◆ Task description ◆
Convert the rows, from the start up to and including the line with "igurky a doplňky", into a JSON list of strings with one string per line and no blank lines.

◆ Records for the task ◆
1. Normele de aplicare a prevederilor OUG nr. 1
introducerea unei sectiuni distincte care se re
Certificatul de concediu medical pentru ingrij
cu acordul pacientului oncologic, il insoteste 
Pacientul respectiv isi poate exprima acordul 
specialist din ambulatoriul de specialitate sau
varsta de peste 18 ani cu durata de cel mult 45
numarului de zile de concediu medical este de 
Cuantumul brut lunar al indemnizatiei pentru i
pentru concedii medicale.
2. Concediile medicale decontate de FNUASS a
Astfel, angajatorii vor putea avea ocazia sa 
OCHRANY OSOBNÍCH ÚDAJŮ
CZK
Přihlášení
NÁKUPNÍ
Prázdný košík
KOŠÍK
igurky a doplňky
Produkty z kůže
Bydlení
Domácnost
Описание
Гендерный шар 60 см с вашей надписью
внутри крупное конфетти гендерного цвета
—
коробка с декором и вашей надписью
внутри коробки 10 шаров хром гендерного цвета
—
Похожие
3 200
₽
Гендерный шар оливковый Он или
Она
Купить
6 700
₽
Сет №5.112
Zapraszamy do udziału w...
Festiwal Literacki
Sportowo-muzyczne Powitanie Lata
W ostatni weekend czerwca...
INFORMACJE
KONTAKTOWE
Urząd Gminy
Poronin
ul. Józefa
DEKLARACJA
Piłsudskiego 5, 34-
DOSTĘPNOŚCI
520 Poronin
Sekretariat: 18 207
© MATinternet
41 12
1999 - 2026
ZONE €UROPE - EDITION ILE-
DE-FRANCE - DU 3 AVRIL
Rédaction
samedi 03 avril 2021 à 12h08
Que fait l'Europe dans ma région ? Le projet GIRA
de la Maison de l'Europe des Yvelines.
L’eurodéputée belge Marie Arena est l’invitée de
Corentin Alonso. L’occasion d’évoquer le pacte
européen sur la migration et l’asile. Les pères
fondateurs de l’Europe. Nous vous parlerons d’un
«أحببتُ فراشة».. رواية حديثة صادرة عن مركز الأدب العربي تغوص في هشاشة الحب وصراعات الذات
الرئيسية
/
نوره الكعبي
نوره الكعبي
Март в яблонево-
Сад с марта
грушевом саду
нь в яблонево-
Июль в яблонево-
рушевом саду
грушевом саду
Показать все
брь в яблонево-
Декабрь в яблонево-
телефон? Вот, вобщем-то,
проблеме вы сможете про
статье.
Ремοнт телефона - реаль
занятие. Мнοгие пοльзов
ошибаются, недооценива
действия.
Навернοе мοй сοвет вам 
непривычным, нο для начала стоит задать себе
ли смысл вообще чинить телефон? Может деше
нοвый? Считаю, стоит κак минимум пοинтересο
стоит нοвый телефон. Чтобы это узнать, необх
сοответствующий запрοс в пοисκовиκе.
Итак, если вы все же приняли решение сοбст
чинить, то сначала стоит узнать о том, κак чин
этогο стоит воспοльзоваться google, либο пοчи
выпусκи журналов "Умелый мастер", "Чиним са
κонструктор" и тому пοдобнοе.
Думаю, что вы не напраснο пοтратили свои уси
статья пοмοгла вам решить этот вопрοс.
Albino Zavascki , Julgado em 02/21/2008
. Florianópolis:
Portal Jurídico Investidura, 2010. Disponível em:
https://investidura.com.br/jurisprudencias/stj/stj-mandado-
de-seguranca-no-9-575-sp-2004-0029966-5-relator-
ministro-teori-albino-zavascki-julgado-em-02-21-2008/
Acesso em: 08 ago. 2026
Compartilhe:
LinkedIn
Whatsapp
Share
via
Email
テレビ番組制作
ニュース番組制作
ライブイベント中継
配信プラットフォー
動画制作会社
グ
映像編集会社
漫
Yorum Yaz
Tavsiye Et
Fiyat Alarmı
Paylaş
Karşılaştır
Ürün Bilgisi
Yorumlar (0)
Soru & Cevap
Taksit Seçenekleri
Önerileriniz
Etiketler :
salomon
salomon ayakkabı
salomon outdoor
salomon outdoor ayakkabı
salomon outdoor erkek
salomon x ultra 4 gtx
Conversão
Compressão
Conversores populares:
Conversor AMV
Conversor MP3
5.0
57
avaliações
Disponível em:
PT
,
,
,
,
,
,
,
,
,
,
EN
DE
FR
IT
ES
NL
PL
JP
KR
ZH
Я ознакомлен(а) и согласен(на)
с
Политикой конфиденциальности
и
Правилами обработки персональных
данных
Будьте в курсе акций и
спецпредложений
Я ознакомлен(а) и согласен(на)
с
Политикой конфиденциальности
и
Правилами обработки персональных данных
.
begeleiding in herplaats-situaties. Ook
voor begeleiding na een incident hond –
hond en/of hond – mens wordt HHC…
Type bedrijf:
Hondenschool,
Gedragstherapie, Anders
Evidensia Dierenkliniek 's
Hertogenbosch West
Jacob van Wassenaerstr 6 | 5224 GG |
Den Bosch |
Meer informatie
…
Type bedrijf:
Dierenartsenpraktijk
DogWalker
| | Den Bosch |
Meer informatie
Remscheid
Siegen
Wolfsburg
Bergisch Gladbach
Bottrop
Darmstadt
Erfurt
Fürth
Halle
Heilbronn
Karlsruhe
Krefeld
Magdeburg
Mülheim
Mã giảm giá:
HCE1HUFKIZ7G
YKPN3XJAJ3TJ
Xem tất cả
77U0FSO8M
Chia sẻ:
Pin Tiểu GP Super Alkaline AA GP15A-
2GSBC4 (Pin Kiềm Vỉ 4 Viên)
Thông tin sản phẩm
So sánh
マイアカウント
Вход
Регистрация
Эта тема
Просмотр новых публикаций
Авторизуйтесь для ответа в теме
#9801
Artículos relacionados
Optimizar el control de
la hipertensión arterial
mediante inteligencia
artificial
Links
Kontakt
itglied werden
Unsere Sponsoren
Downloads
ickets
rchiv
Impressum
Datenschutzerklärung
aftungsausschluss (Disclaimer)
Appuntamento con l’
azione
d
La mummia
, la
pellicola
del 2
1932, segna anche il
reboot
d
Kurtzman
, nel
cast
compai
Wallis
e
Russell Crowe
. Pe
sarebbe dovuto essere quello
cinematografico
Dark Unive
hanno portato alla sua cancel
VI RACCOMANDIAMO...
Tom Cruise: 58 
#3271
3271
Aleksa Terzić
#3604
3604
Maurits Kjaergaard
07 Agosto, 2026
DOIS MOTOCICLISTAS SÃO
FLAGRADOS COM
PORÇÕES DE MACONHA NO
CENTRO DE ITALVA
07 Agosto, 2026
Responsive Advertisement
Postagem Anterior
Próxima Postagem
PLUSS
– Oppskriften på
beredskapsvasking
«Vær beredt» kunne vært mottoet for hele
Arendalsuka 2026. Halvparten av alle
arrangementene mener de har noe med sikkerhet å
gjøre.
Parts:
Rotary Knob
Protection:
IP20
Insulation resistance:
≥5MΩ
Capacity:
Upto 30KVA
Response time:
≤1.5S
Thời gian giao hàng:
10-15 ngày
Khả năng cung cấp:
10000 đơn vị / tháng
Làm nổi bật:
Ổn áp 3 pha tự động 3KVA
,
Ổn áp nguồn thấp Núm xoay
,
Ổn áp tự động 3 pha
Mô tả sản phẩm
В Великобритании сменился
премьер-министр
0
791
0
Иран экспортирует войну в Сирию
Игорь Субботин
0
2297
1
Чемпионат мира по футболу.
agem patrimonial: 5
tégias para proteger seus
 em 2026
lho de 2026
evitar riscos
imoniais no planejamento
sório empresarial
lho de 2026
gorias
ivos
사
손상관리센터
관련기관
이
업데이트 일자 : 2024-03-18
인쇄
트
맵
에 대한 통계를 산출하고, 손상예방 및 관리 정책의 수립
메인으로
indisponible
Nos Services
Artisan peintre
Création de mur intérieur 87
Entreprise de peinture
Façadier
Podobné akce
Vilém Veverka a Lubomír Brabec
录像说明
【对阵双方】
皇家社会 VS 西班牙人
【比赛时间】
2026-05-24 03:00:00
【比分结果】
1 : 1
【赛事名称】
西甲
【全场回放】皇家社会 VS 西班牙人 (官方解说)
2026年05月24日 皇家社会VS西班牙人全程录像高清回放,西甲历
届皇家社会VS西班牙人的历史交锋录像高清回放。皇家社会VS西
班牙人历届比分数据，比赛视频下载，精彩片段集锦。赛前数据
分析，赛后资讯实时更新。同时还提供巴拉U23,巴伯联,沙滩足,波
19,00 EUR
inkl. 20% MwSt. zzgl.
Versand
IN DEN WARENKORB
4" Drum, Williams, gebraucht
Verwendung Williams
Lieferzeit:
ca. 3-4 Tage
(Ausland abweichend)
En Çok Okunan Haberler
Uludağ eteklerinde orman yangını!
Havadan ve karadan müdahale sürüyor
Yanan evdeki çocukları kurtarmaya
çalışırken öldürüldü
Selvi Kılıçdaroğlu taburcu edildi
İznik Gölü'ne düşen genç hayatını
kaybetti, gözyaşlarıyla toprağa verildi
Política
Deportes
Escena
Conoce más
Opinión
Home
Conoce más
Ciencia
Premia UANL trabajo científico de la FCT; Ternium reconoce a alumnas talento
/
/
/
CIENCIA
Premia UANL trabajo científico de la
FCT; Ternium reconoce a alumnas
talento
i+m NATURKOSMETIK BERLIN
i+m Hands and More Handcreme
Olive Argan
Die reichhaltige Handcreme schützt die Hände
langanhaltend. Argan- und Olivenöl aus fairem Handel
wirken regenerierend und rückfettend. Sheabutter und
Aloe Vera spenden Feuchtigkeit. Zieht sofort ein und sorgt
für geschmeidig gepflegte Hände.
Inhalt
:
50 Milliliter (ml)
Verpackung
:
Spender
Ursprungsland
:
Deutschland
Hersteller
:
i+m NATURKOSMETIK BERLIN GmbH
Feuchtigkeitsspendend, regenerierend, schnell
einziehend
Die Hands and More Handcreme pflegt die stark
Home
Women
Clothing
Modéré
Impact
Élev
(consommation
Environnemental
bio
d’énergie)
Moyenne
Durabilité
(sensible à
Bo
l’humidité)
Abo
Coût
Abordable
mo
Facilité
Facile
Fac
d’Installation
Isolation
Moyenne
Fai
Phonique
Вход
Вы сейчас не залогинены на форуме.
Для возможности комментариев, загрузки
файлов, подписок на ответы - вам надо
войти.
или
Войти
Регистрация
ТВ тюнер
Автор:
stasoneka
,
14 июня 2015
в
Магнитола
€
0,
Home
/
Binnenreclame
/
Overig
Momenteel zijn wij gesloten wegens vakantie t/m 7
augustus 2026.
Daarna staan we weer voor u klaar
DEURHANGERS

◆ Completed task ◆
[
  "1. Normele de aplicare a prevederilor OUG nr. 1",
  "introducerea unei sectiuni distincte care se re",
  "Certificatul de concediu medical pentru ingrij",
  "cu acordul pacientului oncologic, il insoteste ",
  "Pacientul respectiv isi poate exprima acordul ",
  "specialist din ambulatoriul de specialitate sau",
  "varsta de peste 18 ani cu durata de cel mult 45",
  "numarului de zile de concediu medical este de ",
  "Cuantumul brut lunar al indemnizatiei pentru i",
  "pentru concedii medicale.",
  "2. Concediile medicale decontate de FNUASS a",
  "Astfel, angajatorii vor putea avea ocazia sa ",
  "OCHRANY OSOBNÍCH ÚDAJŮ",
  "CZK",
  "Přihlášení",
  "NÁKUPNÍ",
  "Prázdný košík",
  "KOŠÍK",
  "igurky a doplňky"
]